Data source: Local data collection, for example, service protocols.

Process

Proportion of children and young people with cerebral palsy who have a personal folder to help them make decisions about how their condition is managed.

Numerator – the number in the denominator who have a personal folder to help them make decisions about how their condition is managed.

Denominator – the number of children and young people with cerebral palsy.

Data source: Local data collection based on audits of patient care records.

Outcome

Levels of satisfaction of children and young people with cerebral palsy with control over care and daily life.

Data source:Local data collection based on feedback from children and young people with cerebral palsy.

What the quality statement means for different audiences

Service providers (such as health, social care and educational providers) ensure that systems are in place for children and young people with cerebral palsy to have a personal folder that can be shared with family members and carers, and used in health, social care and educational settings.

Health and social care practitioners help children and young people with cerebral palsy and their parents or carers to develop and update a personal folder to help them make decisions about how their condition is managed.

Commissioners (such as clinical commissioning groups) ensure that they commission services that support children and young people with cerebral palsy to be involved in developing a personal folder that is updated throughout the entire care pathway to help them to make decisions about how their condition is managed.

Children and young people with cerebral palsy have a personal file with information that is unique to them. Their care team helps them to put the information together and keep it up to date. The personal file can help children and young people make decisions about the care they would like to have. It can be in an electronic or paper format, and can be shared with everyone who supports the family, including friends, other family members, health professionals, social workers and teachers.

Definition of terms used in this quality statement

Personal folder

A personal folder is a file that contains information about the child or young person with cerebral palsy that can be shared with family members and friends, and used in health, social care and education. The file can be in an electronic format, or on paper, whichever is preferred by the child or young person and their family or carers.
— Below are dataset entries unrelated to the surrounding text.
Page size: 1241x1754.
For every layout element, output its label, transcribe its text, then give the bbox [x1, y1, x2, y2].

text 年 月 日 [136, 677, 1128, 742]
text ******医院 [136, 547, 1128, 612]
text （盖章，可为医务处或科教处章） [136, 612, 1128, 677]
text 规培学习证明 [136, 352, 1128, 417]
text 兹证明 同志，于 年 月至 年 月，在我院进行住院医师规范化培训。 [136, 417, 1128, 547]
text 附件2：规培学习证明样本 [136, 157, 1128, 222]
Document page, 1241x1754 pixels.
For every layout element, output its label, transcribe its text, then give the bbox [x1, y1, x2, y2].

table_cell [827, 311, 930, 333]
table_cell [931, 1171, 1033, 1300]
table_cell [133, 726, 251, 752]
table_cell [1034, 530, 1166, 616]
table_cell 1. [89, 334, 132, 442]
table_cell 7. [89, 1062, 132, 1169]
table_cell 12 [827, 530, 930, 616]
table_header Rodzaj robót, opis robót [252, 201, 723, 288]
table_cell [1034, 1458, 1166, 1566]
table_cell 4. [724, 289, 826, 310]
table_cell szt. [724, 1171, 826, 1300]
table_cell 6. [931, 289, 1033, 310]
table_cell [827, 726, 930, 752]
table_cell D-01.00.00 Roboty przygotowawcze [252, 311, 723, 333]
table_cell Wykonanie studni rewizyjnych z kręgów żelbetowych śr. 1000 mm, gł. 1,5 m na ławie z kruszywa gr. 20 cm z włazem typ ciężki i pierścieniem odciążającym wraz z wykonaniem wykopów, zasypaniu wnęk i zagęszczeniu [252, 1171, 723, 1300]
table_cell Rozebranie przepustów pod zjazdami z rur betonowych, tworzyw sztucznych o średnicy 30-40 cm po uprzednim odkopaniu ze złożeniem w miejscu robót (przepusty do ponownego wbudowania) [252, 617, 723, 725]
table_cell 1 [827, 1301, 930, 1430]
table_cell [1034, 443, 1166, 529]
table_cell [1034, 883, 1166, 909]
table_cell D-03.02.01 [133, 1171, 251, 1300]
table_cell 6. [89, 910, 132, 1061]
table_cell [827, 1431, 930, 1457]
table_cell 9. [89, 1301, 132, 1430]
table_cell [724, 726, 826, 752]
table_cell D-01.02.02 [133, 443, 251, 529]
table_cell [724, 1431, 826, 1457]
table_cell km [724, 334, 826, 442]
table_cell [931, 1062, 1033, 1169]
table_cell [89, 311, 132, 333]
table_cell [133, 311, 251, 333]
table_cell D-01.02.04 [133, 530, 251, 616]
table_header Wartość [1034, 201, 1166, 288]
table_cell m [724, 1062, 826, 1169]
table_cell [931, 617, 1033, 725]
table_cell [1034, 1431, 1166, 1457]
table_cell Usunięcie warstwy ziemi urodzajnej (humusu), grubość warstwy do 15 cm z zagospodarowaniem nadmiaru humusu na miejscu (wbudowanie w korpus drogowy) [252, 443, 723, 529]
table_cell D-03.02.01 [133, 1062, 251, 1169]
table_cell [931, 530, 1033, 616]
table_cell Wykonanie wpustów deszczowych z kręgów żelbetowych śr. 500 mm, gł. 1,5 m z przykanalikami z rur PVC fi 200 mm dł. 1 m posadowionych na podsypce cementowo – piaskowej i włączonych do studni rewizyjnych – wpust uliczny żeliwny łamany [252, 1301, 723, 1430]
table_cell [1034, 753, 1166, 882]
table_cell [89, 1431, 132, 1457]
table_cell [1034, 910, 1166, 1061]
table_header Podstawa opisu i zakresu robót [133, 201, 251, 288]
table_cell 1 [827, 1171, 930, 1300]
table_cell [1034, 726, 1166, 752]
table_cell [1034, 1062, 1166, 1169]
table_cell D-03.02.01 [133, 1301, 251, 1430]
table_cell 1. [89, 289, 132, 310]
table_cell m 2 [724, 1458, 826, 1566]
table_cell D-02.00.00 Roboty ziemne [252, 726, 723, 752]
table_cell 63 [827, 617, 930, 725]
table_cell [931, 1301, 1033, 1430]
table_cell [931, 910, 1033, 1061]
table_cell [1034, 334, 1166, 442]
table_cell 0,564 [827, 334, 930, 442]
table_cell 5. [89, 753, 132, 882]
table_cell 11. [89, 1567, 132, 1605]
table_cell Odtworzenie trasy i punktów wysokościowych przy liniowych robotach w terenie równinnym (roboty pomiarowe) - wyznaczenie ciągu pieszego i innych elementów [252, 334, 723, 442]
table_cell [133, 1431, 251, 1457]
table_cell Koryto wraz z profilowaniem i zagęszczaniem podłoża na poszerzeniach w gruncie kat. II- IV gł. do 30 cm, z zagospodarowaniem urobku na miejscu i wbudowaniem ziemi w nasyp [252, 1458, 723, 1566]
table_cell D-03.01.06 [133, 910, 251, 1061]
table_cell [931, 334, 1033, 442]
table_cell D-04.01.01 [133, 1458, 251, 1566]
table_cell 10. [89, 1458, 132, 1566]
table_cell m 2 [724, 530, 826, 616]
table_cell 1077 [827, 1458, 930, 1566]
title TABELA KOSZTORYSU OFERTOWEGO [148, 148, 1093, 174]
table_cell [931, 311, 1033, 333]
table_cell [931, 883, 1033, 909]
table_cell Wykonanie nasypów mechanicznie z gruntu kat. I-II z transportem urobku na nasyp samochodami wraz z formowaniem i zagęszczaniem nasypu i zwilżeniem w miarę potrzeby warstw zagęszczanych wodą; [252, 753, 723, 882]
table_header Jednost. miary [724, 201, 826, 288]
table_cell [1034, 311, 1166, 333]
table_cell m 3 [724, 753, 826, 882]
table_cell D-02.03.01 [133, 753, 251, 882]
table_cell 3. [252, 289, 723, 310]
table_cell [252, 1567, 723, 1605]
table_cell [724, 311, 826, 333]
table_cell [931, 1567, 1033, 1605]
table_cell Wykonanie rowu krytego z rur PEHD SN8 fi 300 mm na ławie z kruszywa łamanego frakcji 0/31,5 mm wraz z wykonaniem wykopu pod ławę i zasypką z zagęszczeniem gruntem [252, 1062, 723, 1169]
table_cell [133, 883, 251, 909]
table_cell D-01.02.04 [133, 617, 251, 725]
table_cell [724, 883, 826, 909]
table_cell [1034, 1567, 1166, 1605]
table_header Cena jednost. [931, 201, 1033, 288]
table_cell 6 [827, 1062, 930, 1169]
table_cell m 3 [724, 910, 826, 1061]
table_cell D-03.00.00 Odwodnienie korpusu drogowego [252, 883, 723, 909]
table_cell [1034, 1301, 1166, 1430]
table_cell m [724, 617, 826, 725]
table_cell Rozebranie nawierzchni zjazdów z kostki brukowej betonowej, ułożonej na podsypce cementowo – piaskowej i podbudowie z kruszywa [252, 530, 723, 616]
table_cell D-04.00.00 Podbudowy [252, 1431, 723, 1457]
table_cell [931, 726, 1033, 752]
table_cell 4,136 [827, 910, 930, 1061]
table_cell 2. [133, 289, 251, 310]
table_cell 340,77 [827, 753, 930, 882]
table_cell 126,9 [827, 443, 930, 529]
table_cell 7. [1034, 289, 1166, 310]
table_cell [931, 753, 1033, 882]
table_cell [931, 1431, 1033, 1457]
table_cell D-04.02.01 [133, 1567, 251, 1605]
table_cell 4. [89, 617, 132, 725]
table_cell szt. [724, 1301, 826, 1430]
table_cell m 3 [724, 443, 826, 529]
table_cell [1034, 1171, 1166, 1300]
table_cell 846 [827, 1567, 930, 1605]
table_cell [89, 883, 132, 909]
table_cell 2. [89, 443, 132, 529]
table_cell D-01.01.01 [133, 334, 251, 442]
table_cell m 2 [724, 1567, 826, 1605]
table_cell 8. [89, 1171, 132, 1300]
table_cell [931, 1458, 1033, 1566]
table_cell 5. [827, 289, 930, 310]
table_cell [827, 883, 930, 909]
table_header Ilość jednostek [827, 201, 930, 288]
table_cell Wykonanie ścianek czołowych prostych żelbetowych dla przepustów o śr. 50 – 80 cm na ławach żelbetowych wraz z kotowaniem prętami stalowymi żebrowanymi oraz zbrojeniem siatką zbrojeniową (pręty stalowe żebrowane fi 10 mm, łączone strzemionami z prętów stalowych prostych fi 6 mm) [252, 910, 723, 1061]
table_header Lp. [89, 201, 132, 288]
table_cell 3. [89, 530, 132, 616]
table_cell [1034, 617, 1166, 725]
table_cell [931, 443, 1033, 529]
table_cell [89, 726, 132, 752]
It could include:

  • early history

  • motor subtype and limb involvement

  • functional abilities

  • interventions

  • medication

  • comorbidities

  • preferred methods of communication

  • any specialist equipment that is used or needed

  • care plans

  • emergency contact details.

[NICE's guideline on cerebral palsy in under 25s, recommendation 1.6.5]

Equality and diversity considerations

Children and young people with cerebral palsy should be provided with information that they can easily read and understand themselves, or with support, so they can communicate effectively with health and social care services. Information should be in a format that suits their needs and preferences. It should accessible to people who do not speak or read English, and should be culturally and age appropriate. Children and young people with cerebral palsy should have access to an interpreter or advocate if needed.

For children and young people with cerebral palsy who have additional needs related to a disability, impairment or sensory loss, information should be provided as set out in NHS England's accessible information standard.